▶ [DIRECTIONS FOR THIS TASK] In the passage on Roman Britain, reproduce everything from "Christianity came to" up to and including "of Emperor Decius.", swapping each "martyred" for "executed".

▶ [EXTRACT TO READ]
━━━
Roman troops, mainly from nearby provinces, invaded in AD 43, in what is now part of England, during the reign of Emperor Claudius. Over the next few years the province of Britannia was formed, eventually including the whole of what later became England and Wales and parts of Scotland. The Claudian army took over Colchester and eleven tribal kings of Britain also surrendered to the Roman army. By AD 47, the Romans had invaded southern Britain and claimed territory that held many natural resources. This led to an increase in imperial wealth. The Romans developed the city of Colchester through urbanisation and new clusters of public buildings. The Roman army and their families and dependents amounted to 125,000 people, out of Britannia's total population of 3.6 million at the end of the fourth century. There were also many migrants of other professions, such as sculptors (Barates) from Roman Syria and doctors from the Eastern Mediterranean region. Romano-British cultures and religions continued to diversify; while the populace remained mainly Celtic, there was an increase in Romanisation.

The bulk of the population was rural and engaged in agriculture; from a total population of 3.6 million at the end of the fourth century, the urban population was about 240,000 people, with the capital city of Londinium having about 60,000 people. Londinium was an ethnically diverse city with inhabitants from across the Roman Empire, including natives of Britannia, and immigrants from continental Europe, the Middle East, and North Africa. There was also cultural diversity in other Roman-British towns, which were sustained by considerable migration, both within Britannia and from other Roman territories, including North Africa, Syria, the Eastern Mediterranean, and continental Europe.

Christianity came to Britain in the 3rd century. One early figure was Saint Alban, who (according to tradition) was martyred near the Roman town of Verulamium, on the site of the modern St Albans, during the reign of Emperor Decius.

===Roman citizenship===
One aspect of Roman influence seen in British life was the grant of Roman citizenship. At first this was granted very selectively: to the council members of certain classes of towns, whom Roman practice made citizens; to veterans, either legionaries or soldiers in auxiliary units; and to a number of natives whose patrons obtained citizenship for them. The granting of Roman citizenship was gradually expanded and more people from provinces became citizens. One way for a provincial inhabitant to become a citizen was to serve in the Roman army or a city council. The number of citizens steadily increased, as people inherited citizenship and more grants were made by the emperors. Eventually in 212 or early 213 AD, everybody living in the provinces except slaves and freed slaves were granted citizenship by the Constitutio Antoniniana. Roman citizenship held many benefits; for example, citizens could make their own decisions, could request protection, and could share possessions/responsibilities within the community under the protection of Roman law.
━━━
▶ [DATA SHOWN]
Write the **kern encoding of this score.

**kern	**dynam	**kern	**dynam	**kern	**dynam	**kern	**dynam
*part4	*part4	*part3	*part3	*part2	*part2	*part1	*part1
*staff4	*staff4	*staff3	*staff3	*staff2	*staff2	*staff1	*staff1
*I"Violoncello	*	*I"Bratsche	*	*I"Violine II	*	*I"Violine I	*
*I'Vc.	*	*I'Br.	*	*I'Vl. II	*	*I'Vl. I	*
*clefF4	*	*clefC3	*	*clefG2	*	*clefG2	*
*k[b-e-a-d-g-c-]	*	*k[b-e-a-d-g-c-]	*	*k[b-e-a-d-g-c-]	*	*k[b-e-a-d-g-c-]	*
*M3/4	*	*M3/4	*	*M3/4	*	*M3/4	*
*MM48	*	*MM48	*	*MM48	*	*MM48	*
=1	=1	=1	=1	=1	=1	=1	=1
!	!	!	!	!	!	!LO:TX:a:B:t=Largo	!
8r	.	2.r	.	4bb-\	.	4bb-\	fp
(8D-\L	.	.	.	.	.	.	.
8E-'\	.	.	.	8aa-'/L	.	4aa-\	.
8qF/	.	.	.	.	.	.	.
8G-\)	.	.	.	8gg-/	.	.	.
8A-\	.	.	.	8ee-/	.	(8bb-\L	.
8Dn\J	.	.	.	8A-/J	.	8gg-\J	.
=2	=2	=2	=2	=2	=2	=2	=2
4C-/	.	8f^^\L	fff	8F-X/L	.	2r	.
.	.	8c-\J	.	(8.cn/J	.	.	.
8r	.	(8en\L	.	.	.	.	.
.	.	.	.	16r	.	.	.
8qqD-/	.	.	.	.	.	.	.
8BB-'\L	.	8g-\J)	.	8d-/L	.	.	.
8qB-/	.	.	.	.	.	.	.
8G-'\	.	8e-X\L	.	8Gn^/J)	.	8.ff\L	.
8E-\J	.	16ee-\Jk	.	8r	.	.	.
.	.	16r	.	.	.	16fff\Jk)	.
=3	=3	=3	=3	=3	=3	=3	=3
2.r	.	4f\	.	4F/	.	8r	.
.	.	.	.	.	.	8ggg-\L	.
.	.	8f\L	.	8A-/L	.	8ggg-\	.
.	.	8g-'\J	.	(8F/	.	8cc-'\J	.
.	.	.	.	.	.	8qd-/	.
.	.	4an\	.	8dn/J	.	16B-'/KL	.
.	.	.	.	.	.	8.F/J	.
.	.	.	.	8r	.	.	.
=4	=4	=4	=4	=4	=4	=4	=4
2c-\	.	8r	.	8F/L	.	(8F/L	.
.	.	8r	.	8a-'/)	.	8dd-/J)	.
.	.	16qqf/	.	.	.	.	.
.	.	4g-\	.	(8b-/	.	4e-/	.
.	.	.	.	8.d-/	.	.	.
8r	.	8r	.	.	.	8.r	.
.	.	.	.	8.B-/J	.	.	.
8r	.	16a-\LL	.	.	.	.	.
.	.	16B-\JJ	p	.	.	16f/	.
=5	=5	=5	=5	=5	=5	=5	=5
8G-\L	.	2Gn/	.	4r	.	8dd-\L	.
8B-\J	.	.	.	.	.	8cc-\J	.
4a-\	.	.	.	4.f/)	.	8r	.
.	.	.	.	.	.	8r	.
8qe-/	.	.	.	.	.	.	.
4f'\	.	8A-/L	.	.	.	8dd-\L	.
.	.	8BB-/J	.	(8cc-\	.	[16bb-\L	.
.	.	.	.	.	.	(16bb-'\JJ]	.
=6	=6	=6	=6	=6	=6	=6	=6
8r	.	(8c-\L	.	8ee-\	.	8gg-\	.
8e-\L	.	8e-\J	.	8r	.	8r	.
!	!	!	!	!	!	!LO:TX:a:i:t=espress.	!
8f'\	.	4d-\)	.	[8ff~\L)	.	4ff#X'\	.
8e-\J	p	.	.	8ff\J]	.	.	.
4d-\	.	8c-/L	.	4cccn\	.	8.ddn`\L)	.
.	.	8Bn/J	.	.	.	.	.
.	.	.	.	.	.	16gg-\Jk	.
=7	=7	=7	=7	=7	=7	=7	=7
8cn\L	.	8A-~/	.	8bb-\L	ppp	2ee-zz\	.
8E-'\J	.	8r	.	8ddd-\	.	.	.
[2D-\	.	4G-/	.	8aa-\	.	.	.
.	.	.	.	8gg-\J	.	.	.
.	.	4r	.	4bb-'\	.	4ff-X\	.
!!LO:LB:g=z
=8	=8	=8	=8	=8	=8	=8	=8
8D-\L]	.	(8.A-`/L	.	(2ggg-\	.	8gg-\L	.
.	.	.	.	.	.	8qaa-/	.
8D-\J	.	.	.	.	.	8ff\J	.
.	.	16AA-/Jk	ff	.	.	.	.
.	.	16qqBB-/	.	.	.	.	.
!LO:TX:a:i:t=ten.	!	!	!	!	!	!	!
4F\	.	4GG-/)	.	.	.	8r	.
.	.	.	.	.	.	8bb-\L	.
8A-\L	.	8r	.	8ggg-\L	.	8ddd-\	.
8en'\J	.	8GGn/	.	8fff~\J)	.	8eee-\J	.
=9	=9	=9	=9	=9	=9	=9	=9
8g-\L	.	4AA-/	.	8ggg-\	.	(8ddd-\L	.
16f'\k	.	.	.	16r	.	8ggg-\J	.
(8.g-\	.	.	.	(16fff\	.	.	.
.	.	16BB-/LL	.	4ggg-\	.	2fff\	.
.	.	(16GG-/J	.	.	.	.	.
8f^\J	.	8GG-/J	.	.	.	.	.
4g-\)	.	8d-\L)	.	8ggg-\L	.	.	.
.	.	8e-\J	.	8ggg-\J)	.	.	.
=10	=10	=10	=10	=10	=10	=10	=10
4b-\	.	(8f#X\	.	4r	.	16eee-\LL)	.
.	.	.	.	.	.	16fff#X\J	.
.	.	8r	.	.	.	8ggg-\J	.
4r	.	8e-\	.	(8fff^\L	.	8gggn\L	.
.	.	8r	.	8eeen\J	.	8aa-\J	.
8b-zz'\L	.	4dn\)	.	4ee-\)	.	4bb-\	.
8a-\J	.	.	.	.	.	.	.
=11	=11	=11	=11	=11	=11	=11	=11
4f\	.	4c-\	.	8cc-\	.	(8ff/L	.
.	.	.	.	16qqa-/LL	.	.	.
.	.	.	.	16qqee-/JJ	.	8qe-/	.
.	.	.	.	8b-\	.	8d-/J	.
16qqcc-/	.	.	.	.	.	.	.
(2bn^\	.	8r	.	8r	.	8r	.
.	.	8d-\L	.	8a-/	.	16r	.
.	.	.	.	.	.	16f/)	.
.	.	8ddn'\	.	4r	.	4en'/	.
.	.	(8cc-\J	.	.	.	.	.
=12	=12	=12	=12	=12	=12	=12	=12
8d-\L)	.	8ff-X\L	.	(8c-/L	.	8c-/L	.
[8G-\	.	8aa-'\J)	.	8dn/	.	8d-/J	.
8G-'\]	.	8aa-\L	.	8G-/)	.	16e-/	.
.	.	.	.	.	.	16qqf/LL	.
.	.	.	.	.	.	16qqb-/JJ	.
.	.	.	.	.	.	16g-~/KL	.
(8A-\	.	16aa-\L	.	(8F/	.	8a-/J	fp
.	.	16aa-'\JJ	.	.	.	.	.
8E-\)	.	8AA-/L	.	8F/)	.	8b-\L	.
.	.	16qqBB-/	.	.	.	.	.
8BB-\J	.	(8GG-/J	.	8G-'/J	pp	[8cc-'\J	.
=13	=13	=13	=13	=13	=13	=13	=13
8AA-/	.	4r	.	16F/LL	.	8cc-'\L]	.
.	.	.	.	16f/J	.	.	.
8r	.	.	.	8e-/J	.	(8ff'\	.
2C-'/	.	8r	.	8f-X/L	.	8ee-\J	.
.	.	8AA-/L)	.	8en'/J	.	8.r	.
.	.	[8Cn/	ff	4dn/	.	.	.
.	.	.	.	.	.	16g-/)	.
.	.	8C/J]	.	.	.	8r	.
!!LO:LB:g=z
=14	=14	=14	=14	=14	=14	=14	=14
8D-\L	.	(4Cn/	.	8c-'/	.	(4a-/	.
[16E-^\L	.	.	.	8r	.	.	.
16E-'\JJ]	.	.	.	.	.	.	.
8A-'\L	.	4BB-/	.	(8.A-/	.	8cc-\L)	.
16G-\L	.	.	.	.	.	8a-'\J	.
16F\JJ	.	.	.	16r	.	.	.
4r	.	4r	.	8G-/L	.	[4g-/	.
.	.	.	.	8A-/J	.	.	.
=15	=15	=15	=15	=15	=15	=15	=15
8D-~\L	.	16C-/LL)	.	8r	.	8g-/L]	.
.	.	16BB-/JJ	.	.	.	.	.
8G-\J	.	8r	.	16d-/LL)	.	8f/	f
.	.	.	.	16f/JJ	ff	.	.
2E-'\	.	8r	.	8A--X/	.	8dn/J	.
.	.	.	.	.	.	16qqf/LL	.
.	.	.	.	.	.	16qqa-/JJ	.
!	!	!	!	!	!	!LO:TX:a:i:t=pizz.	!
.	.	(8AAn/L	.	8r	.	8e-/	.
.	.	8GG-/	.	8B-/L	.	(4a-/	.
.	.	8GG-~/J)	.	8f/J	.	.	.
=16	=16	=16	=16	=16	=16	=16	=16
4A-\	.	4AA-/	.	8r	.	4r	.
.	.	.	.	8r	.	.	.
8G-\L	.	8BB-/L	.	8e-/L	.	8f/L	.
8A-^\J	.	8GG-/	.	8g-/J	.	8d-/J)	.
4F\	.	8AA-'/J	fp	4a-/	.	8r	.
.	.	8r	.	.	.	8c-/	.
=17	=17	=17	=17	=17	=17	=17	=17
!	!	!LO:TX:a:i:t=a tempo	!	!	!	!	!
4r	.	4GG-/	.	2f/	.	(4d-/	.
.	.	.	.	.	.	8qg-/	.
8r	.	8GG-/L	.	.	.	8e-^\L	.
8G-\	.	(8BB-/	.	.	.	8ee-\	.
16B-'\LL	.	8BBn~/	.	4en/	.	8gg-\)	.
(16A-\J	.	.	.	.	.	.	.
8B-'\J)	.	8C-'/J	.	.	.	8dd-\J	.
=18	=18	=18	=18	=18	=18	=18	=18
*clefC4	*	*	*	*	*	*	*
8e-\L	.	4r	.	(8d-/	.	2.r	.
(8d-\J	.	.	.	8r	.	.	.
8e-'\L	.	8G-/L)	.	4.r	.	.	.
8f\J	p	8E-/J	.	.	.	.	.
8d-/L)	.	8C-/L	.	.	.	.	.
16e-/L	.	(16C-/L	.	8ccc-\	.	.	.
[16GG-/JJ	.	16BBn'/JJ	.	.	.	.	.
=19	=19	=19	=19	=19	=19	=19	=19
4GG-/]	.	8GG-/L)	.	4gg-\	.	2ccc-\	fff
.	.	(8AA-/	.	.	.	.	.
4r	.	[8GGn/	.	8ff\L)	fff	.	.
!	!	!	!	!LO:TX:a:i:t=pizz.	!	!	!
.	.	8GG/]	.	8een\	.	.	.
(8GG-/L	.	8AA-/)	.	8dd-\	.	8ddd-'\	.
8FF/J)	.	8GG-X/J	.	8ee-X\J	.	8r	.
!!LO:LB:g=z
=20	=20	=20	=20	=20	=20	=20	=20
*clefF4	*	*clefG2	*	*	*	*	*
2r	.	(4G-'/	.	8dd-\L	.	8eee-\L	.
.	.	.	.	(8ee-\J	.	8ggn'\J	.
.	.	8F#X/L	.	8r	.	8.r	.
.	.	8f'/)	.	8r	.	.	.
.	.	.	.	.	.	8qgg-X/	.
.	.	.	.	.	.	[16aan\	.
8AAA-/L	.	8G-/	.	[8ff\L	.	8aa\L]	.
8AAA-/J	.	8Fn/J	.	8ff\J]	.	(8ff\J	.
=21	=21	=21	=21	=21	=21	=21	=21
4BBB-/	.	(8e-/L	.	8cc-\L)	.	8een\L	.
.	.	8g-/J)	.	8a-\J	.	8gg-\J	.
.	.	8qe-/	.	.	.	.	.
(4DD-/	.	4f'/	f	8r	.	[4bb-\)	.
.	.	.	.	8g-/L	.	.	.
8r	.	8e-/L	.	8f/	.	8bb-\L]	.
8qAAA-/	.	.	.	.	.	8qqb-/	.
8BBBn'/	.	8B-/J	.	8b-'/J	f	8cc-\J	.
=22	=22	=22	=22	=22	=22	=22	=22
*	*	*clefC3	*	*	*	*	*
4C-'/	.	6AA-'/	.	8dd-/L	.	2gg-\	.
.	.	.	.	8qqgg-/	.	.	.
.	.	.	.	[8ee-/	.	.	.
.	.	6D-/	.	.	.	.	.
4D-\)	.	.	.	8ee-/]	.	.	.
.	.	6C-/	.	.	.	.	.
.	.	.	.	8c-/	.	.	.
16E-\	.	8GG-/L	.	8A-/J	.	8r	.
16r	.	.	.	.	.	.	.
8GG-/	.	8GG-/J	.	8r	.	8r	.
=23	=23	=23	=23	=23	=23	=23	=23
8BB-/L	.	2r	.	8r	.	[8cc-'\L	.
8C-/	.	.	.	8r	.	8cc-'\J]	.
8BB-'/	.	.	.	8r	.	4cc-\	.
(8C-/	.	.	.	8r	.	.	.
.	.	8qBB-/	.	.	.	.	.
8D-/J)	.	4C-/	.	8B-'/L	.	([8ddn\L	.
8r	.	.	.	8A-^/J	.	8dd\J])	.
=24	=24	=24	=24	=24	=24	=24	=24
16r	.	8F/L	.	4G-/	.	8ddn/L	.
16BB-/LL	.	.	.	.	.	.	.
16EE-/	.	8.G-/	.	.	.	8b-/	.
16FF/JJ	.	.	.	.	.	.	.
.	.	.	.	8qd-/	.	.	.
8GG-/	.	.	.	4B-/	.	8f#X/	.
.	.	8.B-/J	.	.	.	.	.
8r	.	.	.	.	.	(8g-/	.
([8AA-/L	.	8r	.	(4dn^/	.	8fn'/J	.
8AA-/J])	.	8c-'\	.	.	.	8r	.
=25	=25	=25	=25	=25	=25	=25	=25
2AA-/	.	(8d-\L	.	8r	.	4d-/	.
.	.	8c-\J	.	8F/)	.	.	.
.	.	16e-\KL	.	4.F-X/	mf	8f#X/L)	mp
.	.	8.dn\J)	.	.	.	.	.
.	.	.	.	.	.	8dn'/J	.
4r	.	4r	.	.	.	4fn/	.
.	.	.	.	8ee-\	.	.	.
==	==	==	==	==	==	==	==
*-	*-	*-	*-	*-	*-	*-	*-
━━━
▶ [RESULT]
Christianity came to Britain in the 3rd century. One early figure was Saint Alban, who (according to tradition) was executed near the Roman town of Verulamium, on the site of the modern St Albans, during the reign of Emperor Decius.